─── SUPPLIED MATERIAL
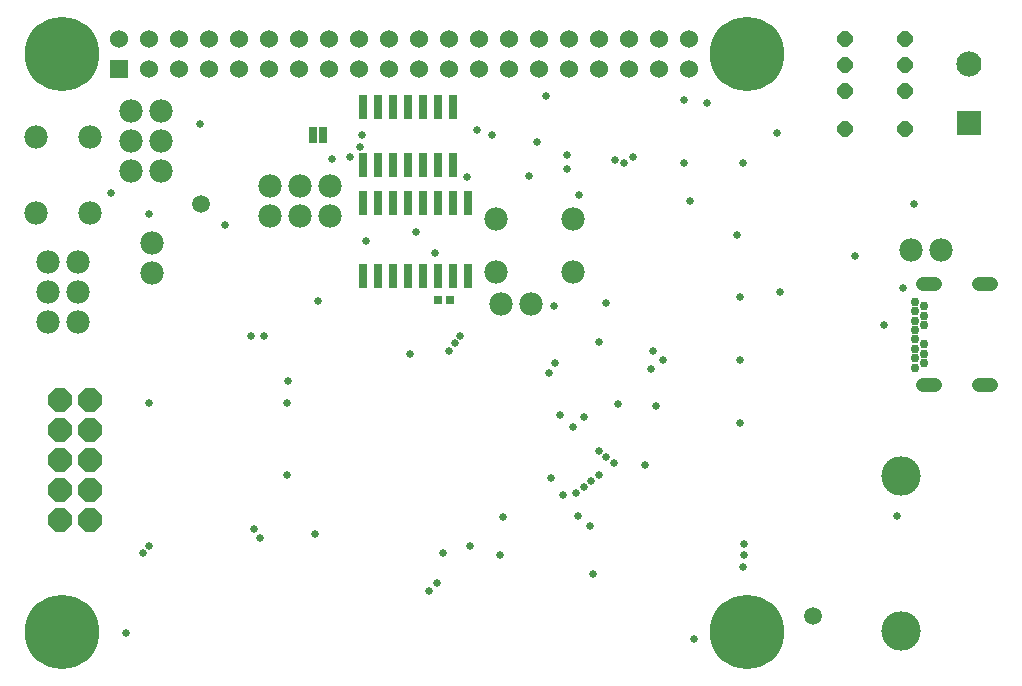
<source format=gbr>
G04 EAGLE Gerber RS-274X export*
G75*
%MOMM*%
%FSLAX34Y34*%
%LPD*%
%INSoldermask Bottom*%
%IPPOS*%
%AMOC8*
5,1,8,0,0,1.08239X$1,22.5*%
G01*
%ADD10C,6.301600*%
%ADD11R,1.524000X1.524000*%
%ADD12C,1.524000*%
%ADD13P,2.144431X8X112.500000*%
%ADD14C,1.981200*%
%ADD15C,3.337563*%
%ADD16C,1.151600*%
%ADD17C,0.754800*%
%ADD18R,2.133600X2.133600*%
%ADD19C,2.133600*%
%ADD20P,1.398015X8X112.500000*%
%ADD21R,0.762000X2.133600*%
%ADD22R,0.701600X0.801600*%
%ADD23R,0.700700X2.070100*%
%ADD24R,0.736600X1.371600*%
%ADD25C,0.654800*%
%ADD26C,1.501600*%


D10*
X39260Y62340D03*
X619260Y62340D03*
X619260Y552340D03*
X39260Y552340D03*
D11*
X87960Y539640D03*
D12*
X113360Y539640D03*
X138760Y539640D03*
X164160Y539640D03*
X189560Y539640D03*
X214960Y539640D03*
X87960Y565040D03*
X113360Y565040D03*
X138760Y565040D03*
X164160Y565040D03*
X189560Y565040D03*
X214960Y565040D03*
X240360Y539640D03*
X240360Y565040D03*
X265760Y539640D03*
X291160Y539640D03*
X316560Y539640D03*
X341960Y539640D03*
X367360Y539640D03*
X392760Y539640D03*
X265760Y565040D03*
X291160Y565040D03*
X316560Y565040D03*
X341960Y565040D03*
X367360Y565040D03*
X392760Y565040D03*
X418160Y539640D03*
X418160Y565040D03*
X443560Y539640D03*
X468960Y539640D03*
X494360Y539640D03*
X519760Y539640D03*
X545160Y539640D03*
X570560Y539640D03*
X443560Y565040D03*
X468960Y565040D03*
X494360Y565040D03*
X519760Y565040D03*
X545160Y565040D03*
X570560Y565040D03*
D13*
X63500Y157480D03*
X38100Y157480D03*
X63500Y182880D03*
X38100Y182880D03*
X63500Y208280D03*
X38100Y208280D03*
X63500Y233680D03*
X38100Y233680D03*
X63500Y259080D03*
X38100Y259080D03*
D14*
X27940Y325120D03*
X53340Y325120D03*
X27940Y350520D03*
X53340Y350520D03*
X27940Y375920D03*
X53340Y375920D03*
X18034Y417068D03*
X18034Y482092D03*
X63246Y417068D03*
X63246Y482092D03*
D15*
X749780Y195199D03*
X749780Y63881D03*
D14*
X436880Y340360D03*
X411480Y340360D03*
D16*
X768378Y271752D02*
X778878Y271752D01*
X778878Y357152D02*
X768378Y357152D01*
X815678Y271752D02*
X826178Y271752D01*
X826178Y357152D02*
X815678Y357152D01*
D17*
X762128Y342452D03*
X769228Y338452D03*
X769228Y330452D03*
X762128Y326452D03*
X769228Y322452D03*
X762128Y318452D03*
X762128Y310452D03*
X769228Y306452D03*
X762128Y302452D03*
X769228Y298452D03*
X769228Y290452D03*
X762128Y286452D03*
X762128Y294452D03*
X762128Y334452D03*
D14*
X783590Y386080D03*
X758190Y386080D03*
D18*
X807720Y494030D03*
D19*
X807720Y544030D03*
D20*
X753110Y488950D03*
X753110Y520950D03*
X753110Y542950D03*
X753110Y564950D03*
X702310Y564950D03*
X702310Y542950D03*
X702310Y520950D03*
X702310Y488950D03*
D14*
X97790Y504190D03*
X123190Y504190D03*
X97790Y478790D03*
X123190Y478790D03*
X97790Y453390D03*
X123190Y453390D03*
X115570Y367030D03*
X115570Y392430D03*
D21*
X294640Y425704D03*
X294640Y364236D03*
X307340Y425704D03*
X320040Y425704D03*
X307340Y364236D03*
X320040Y364236D03*
X332740Y425704D03*
X332740Y364236D03*
X345440Y425704D03*
X345440Y364236D03*
X358140Y425704D03*
X370840Y425704D03*
X358140Y364236D03*
X370840Y364236D03*
X383540Y425704D03*
X383540Y364236D03*
D22*
X368220Y344170D03*
X358220Y344170D03*
D23*
X294640Y507334D03*
X307340Y507334D03*
X320040Y507334D03*
X332740Y507334D03*
X345440Y507334D03*
X358140Y507334D03*
X370840Y507334D03*
X370840Y457866D03*
X358140Y457866D03*
X345440Y457866D03*
X332740Y457866D03*
X320040Y457866D03*
X307340Y457866D03*
X294640Y457866D03*
D14*
X406908Y412496D03*
X471932Y412496D03*
X406908Y367284D03*
X471932Y367284D03*
X266700Y440690D03*
X266700Y415290D03*
X241300Y440690D03*
X241300Y415290D03*
X215900Y440690D03*
X215900Y415290D03*
D24*
X252476Y483870D03*
X260604Y483870D03*
D25*
X711200Y381000D03*
X585470Y510540D03*
X334010Y298450D03*
X229870Y195580D03*
X412750Y160020D03*
X355600Y383540D03*
X177800Y407670D03*
X453390Y193040D03*
X538480Y285750D03*
X156210Y492760D03*
X81280Y434340D03*
X434975Y448945D03*
X455930Y339090D03*
X254000Y146050D03*
X645160Y485140D03*
X199390Y313690D03*
X617220Y128270D03*
D26*
X157480Y425450D03*
D25*
X391160Y487680D03*
X647700Y350520D03*
X461010Y246380D03*
X571500Y427990D03*
X467360Y454660D03*
X515620Y459740D03*
X488950Y111760D03*
X410210Y128270D03*
X481330Y245110D03*
X457200Y290830D03*
X452120Y281940D03*
X472440Y236220D03*
X613410Y240030D03*
X533400Y204470D03*
X751840Y354330D03*
X229870Y256540D03*
X113030Y256540D03*
X610870Y398780D03*
X510540Y256020D03*
X506730Y205740D03*
X613636Y346710D03*
X539750Y300990D03*
X613410Y293370D03*
X494030Y195580D03*
X376908Y313690D03*
X372110Y307340D03*
X487680Y190500D03*
X367030Y300990D03*
X481330Y185420D03*
X500380Y210820D03*
X500380Y341630D03*
X494030Y215900D03*
X494030Y308610D03*
X548640Y293370D03*
X207010Y142240D03*
X542290Y254000D03*
X201930Y149860D03*
X566420Y459740D03*
X566420Y513080D03*
X449580Y516890D03*
X467360Y466316D03*
X508000Y462280D03*
X477520Y433070D03*
X403860Y483870D03*
X441960Y477520D03*
X615950Y459740D03*
X523240Y464820D03*
X361950Y129540D03*
X107950Y129540D03*
X384810Y135890D03*
X113030Y135890D03*
X256540Y342900D03*
X113030Y416560D03*
X615950Y118110D03*
X350520Y97790D03*
X356870Y104140D03*
X617220Y137160D03*
X735330Y322580D03*
X231140Y275590D03*
X463550Y179070D03*
X476250Y161290D03*
X210820Y313690D03*
X474980Y180340D03*
X486410Y152400D03*
D26*
X675640Y76200D03*
D25*
X293370Y483870D03*
X283210Y464820D03*
X339090Y401320D03*
X382270Y448310D03*
X267970Y463550D03*
X292100Y473710D03*
X297180Y393700D03*
X93980Y62230D03*
X574675Y56515D03*
X746760Y161290D03*
X760730Y425450D03*
M02*

</source>
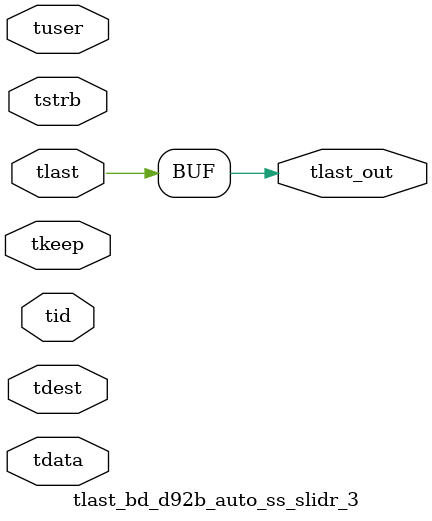
<source format=v>


`timescale 1ps/1ps

module tlast_bd_d92b_auto_ss_slidr_3 #
(
parameter C_S_AXIS_TID_WIDTH   = 1,
parameter C_S_AXIS_TUSER_WIDTH = 0,
parameter C_S_AXIS_TDATA_WIDTH = 0,
parameter C_S_AXIS_TDEST_WIDTH = 0
)
(
input  [(C_S_AXIS_TID_WIDTH   == 0 ? 1 : C_S_AXIS_TID_WIDTH)-1:0       ] tid,
input  [(C_S_AXIS_TDATA_WIDTH == 0 ? 1 : C_S_AXIS_TDATA_WIDTH)-1:0     ] tdata,
input  [(C_S_AXIS_TUSER_WIDTH == 0 ? 1 : C_S_AXIS_TUSER_WIDTH)-1:0     ] tuser,
input  [(C_S_AXIS_TDEST_WIDTH == 0 ? 1 : C_S_AXIS_TDEST_WIDTH)-1:0     ] tdest,
input  [(C_S_AXIS_TDATA_WIDTH/8)-1:0 ] tkeep,
input  [(C_S_AXIS_TDATA_WIDTH/8)-1:0 ] tstrb,
input  [0:0]                                                             tlast,
output                                                                   tlast_out
);

assign tlast_out = {tlast};

endmodule


</source>
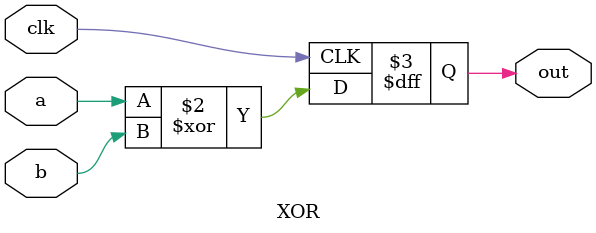
<source format=v>
module XOR (
    input wire clk,
    input wire a,
    input wire b,
    output reg out
);

always @(posedge clk) begin
    out <= a ^ b; 
end

endmodule

</source>
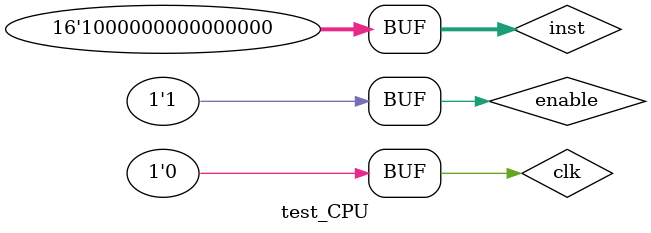
<source format=v>

`timescale 1ns / 1ns

module test_CPU;
    reg [15:0] inst;
    reg clk;

    reg enable;
    reg [15:0] data_in_memory;
    wire read_write_memory;
    wire [15:0] data_out_memory;
    wire [7:0] addr;

    wire done;
    wire [7:0] PC;

    CPU cpu(
        .clk(clk),
        .inst(inst),
        .enable(enable),

        .data_in_memory(data_in_memory),
        .read_write_memory(read_write_memory),
        .data_out_memory(data_out_memory),
        .addr(addr),

        .PC(PC)

        );

    initial begin
      $dumpfile("wave.vcd");
      $dumpvars(0, test_Inst);

      enable = 1;
      //Test 1: Load value from immediate
      #5
      inst = 16'b0000010000000001; clk = 1;
      #5
      clk = 0;
      #5
      inst = 16'b0000110000000001; clk = 1;
      #5
      clk = 0;
      //Test 2: Add values of registers
      #5
      inst = 16'b0100000000000000; clk = 1;
      #5
      clk = 0;
      //Test 3: Subtract value of registers
      #5
      inst = 16'b0101000000000000; clk = 1;
      #5
      clk = 0;
      //Test 4: INC register B
      #5
      inst = 16'b0010100000000001; clk = 1;
      #5
      clk = 0;
      //Test 5: OR value of registers
      #5
      inst = 16'b0110000000000000; clk = 1;
      #5
      clk = 0;
      //Test 6: AND value of registers
      #5
      inst = 16'b0111000000000000; clk = 1;
      #5
      clk = 0;
      //Test 7: XOR value of registers
      #5
      inst = 16'b1000000000000000; clk = 1;
      #5
      clk = 0;
      #5
      ;
    
      
    end
    

    task display;
    #1 $display("Inst: %0h, clk: %0h, done: %0h, PC: %0h", inst, clk, done, PC);
    endtask

endmodule

</source>
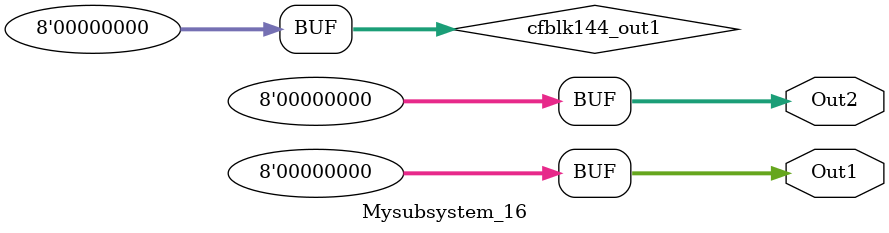
<source format=v>



`timescale 1 ns / 1 ns

module Mysubsystem_16
          (Out1,
           Out2);


  output  [7:0] Out1;  // uint8
  output  [7:0] Out2;  // uint8


  wire [7:0] cfblk144_out1;  // uint8


  assign cfblk144_out1 = 8'b00000000;



  assign Out1 = cfblk144_out1;

  assign Out2 = cfblk144_out1;

endmodule  // Mysubsystem_16


</source>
──────
-- TASK PROMPT --
Lines wanted from the listing above: the line with "X199390Y313690D03*" up to and including the line with "X506730Y205740D03*". Please write them out exactly, adding nothing else.

-- TASK RESPONSE --
X199390Y313690D03*
X617220Y128270D03*
D26*
X157480Y425450D03*
D25*
X391160Y487680D03*
X647700Y350520D03*
X461010Y246380D03*
X571500Y427990D03*
X467360Y454660D03*
X515620Y459740D03*
X488950Y111760D03*
X410210Y128270D03*
X481330Y245110D03*
X457200Y290830D03*
X452120Y281940D03*
X472440Y236220D03*
X613410Y240030D03*
X533400Y204470D03*
X751840Y354330D03*
X229870Y256540D03*
X113030Y256540D03*
X610870Y398780D03*
X510540Y256020D03*
X506730Y205740D03*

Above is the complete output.